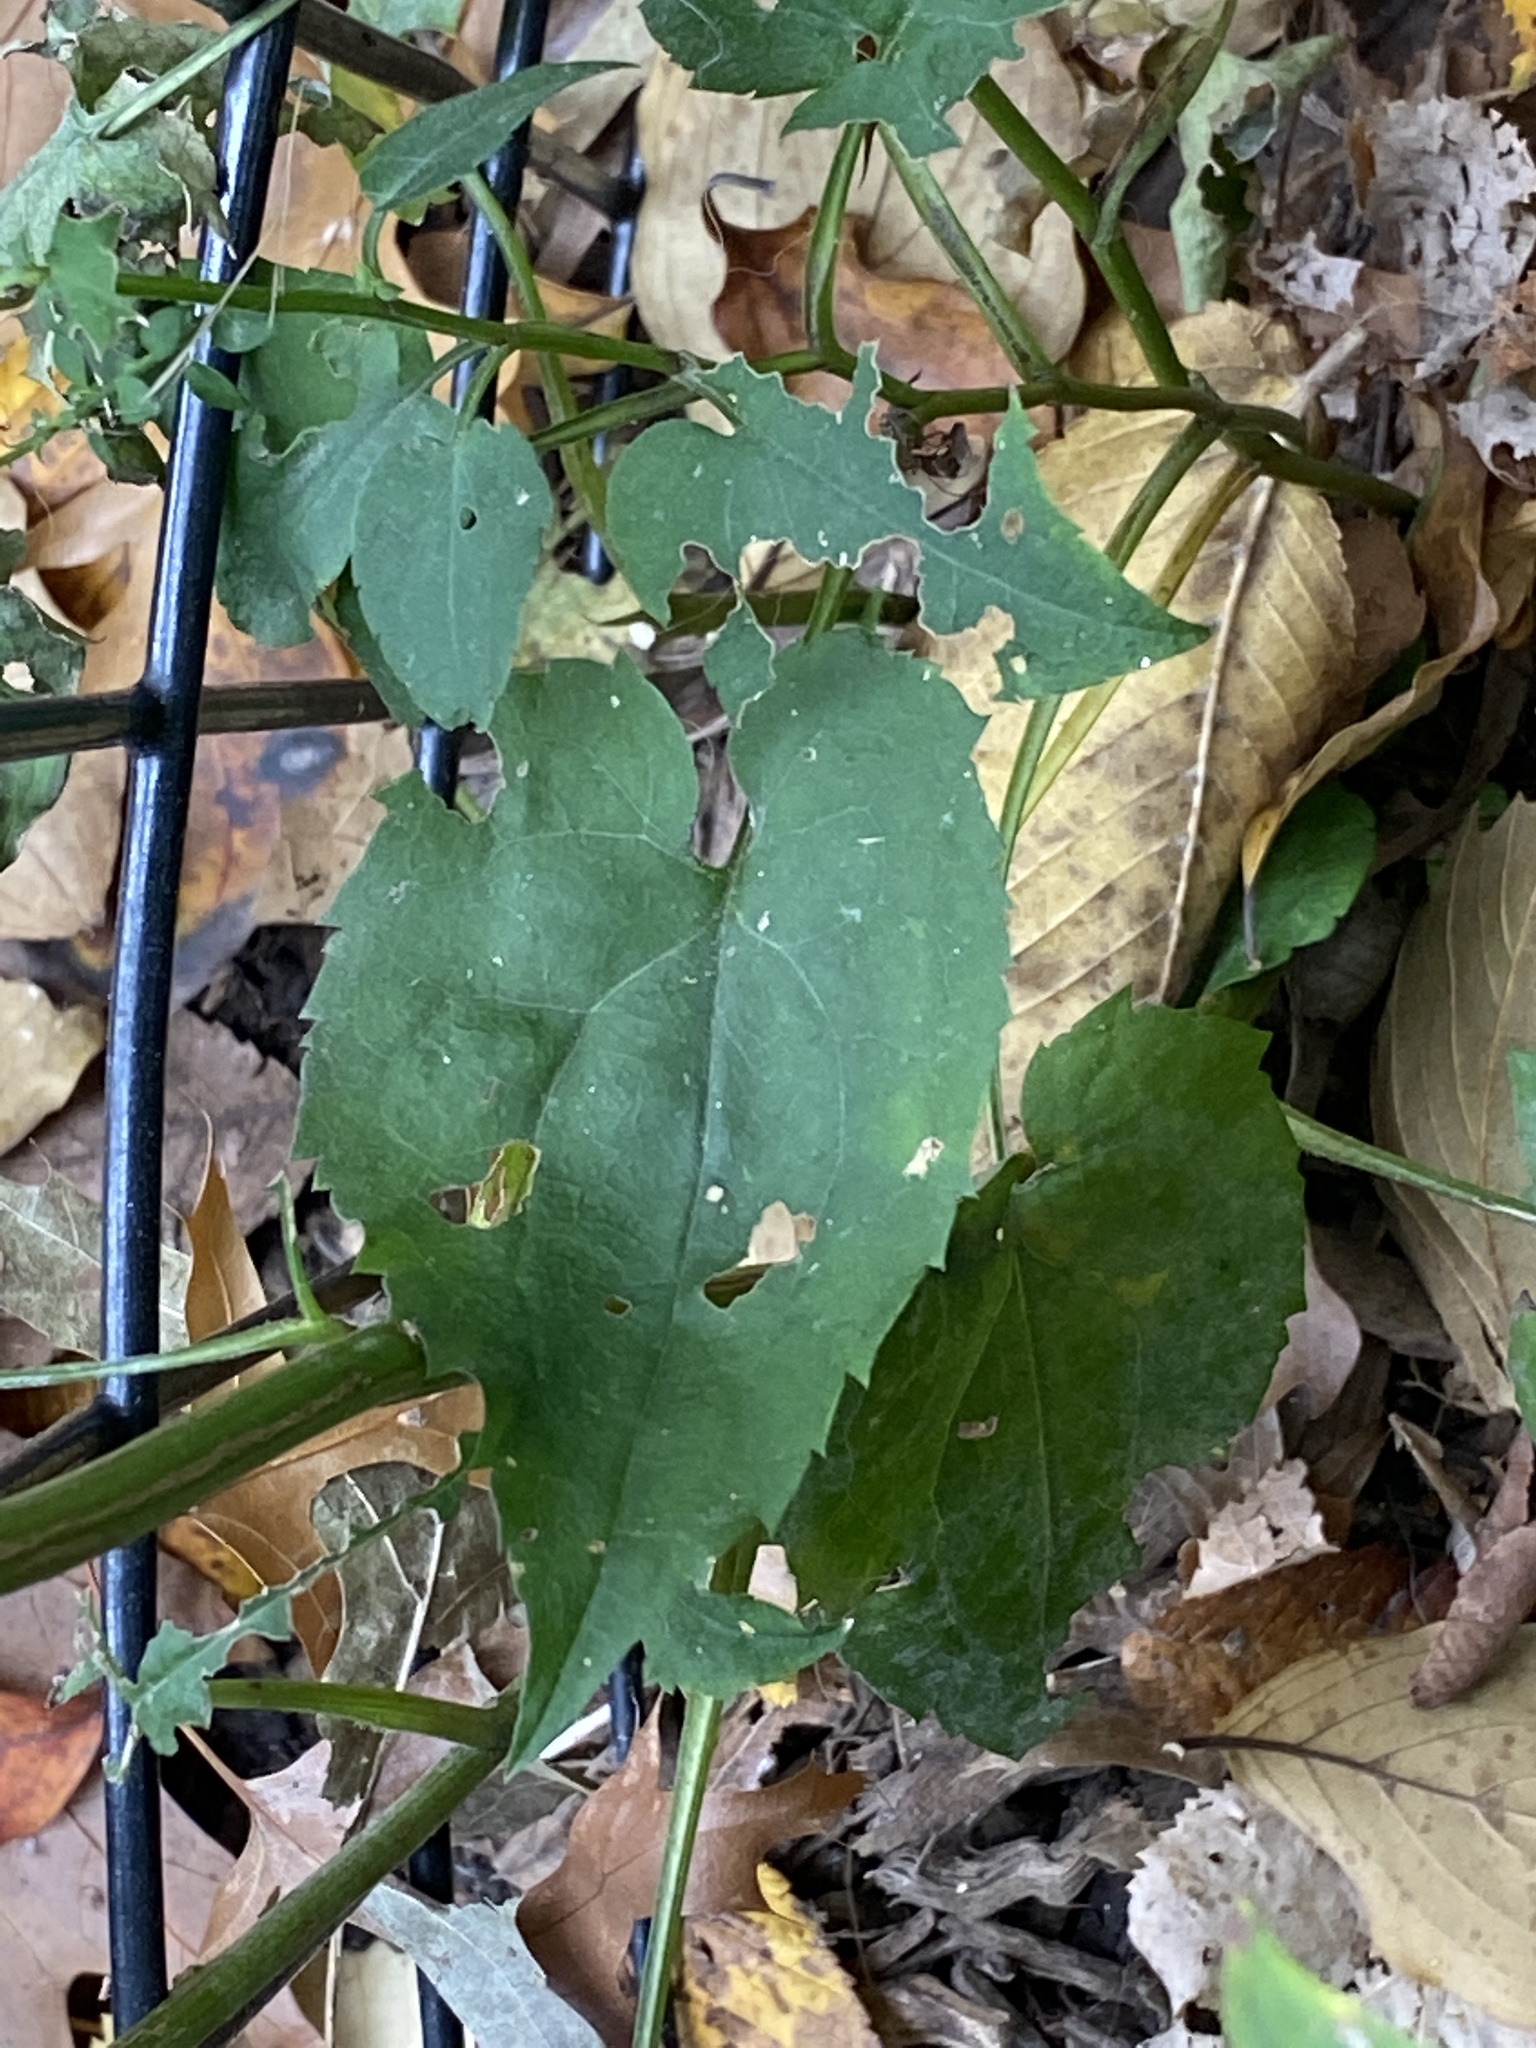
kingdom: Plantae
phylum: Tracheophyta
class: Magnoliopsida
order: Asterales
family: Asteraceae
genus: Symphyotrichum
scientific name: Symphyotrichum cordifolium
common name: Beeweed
------------
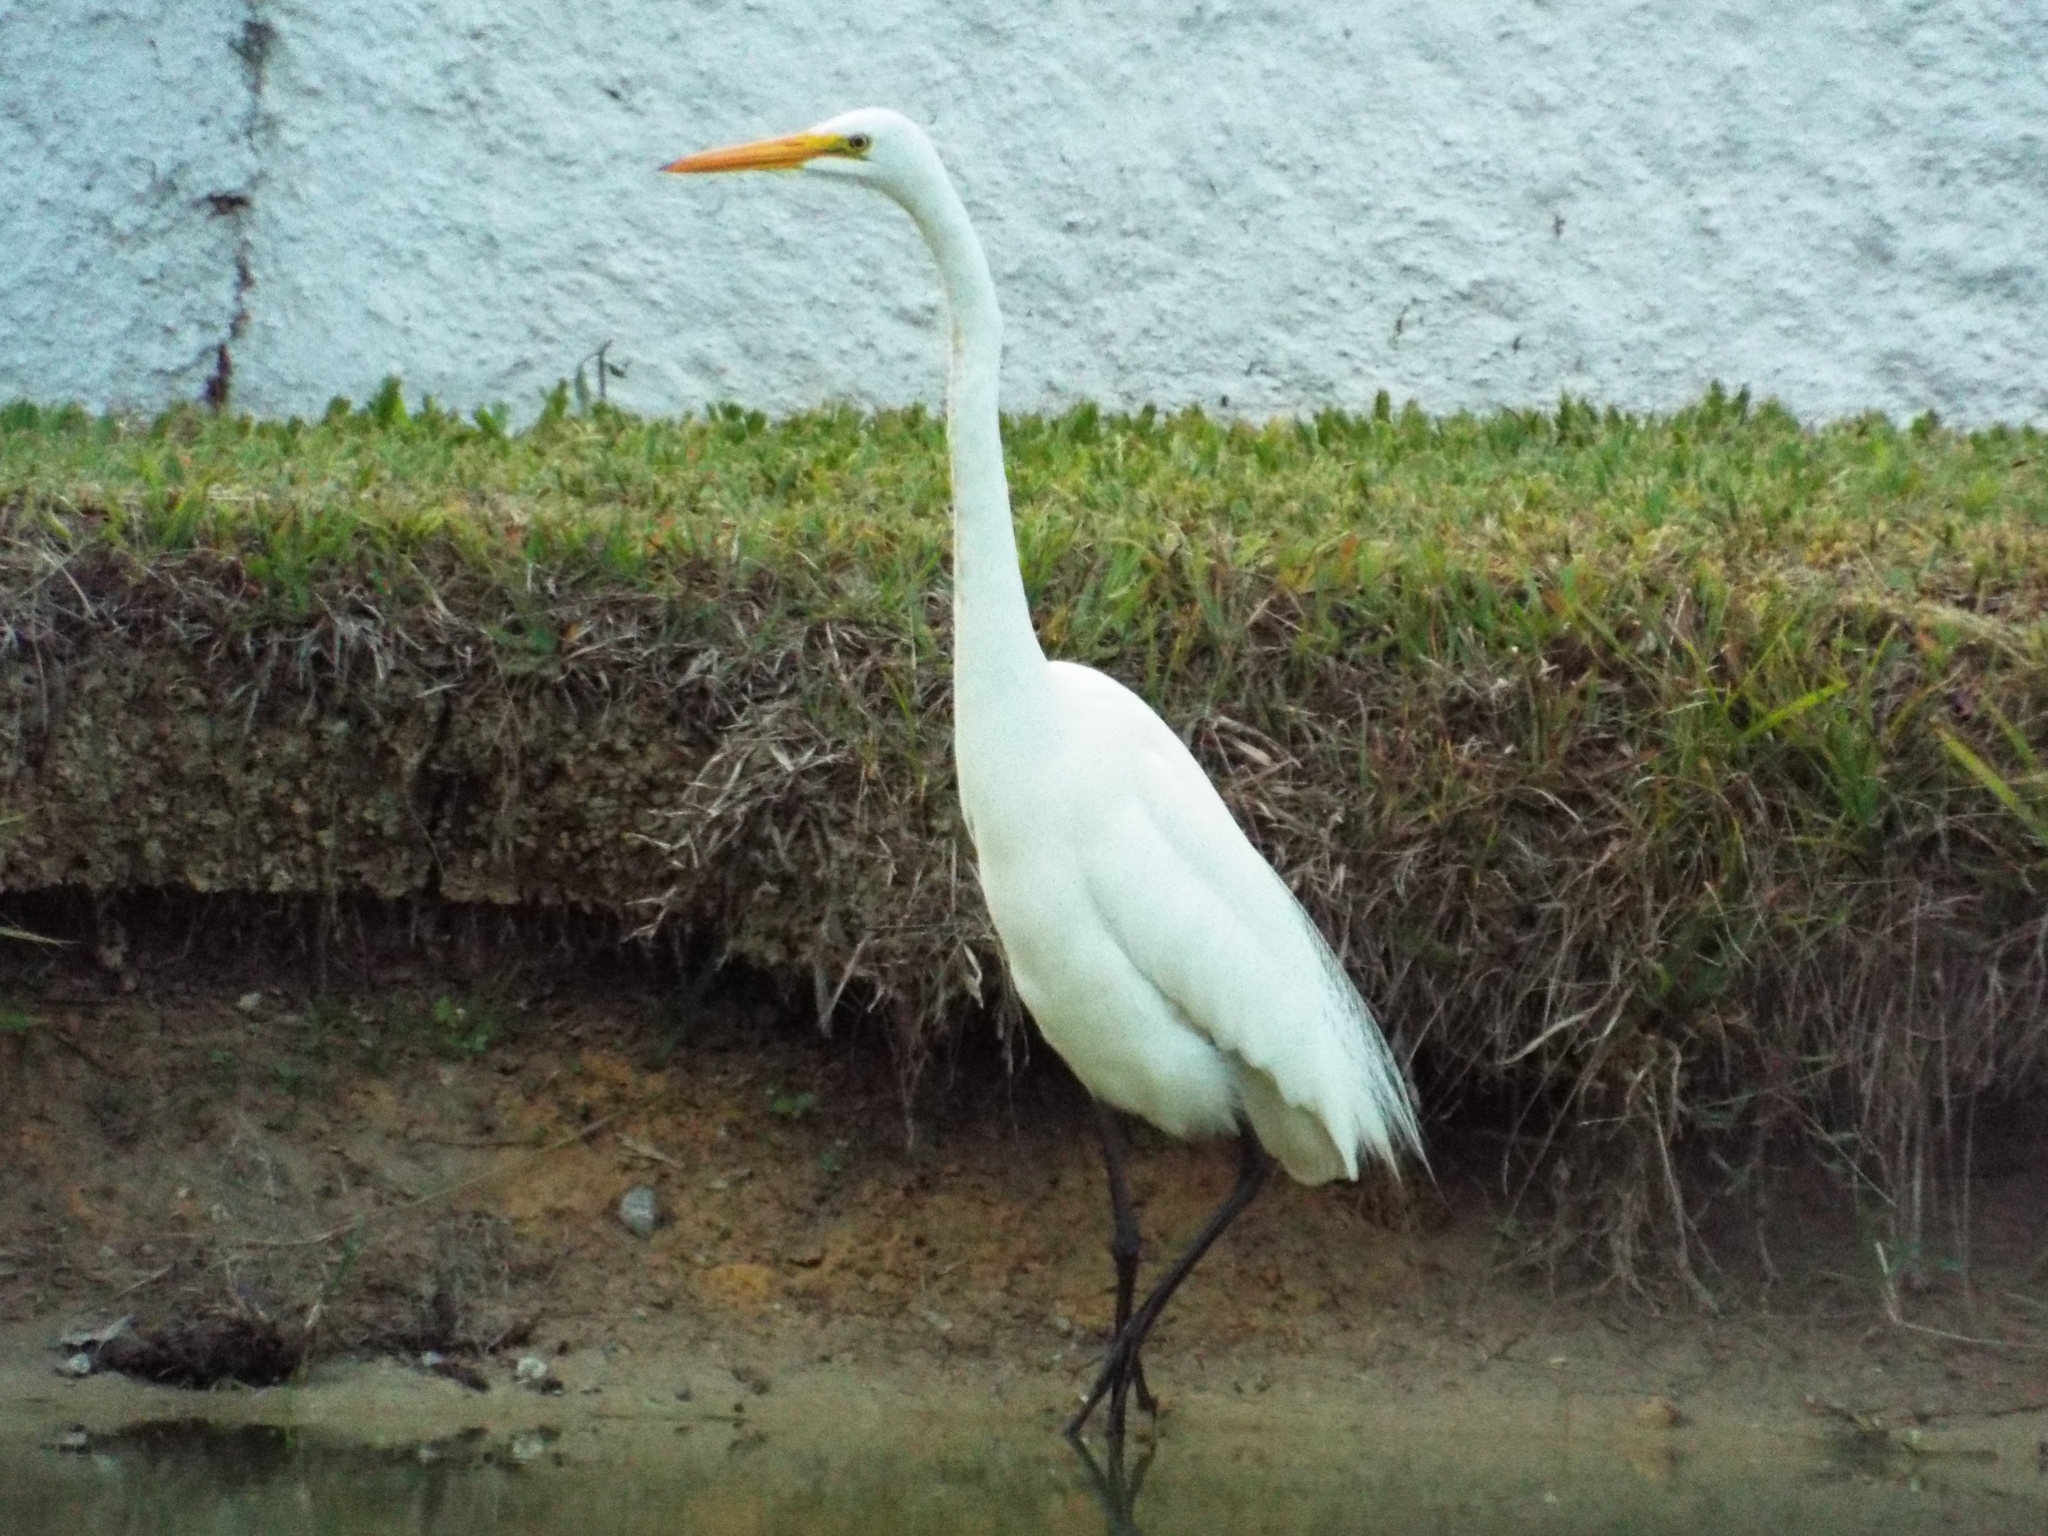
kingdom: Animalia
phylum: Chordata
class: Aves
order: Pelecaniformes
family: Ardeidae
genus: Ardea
------------
[The exercise]: Reproduce word for word the stretch of lines from the one containing "kingdom: Plantae" through the one containing "scientific name: Symphyotrichum cordifolium".

[Written response]:
kingdom: Plantae
phylum: Tracheophyta
class: Magnoliopsida
order: Asterales
family: Asteraceae
genus: Symphyotrichum
scientific name: Symphyotrichum cordifolium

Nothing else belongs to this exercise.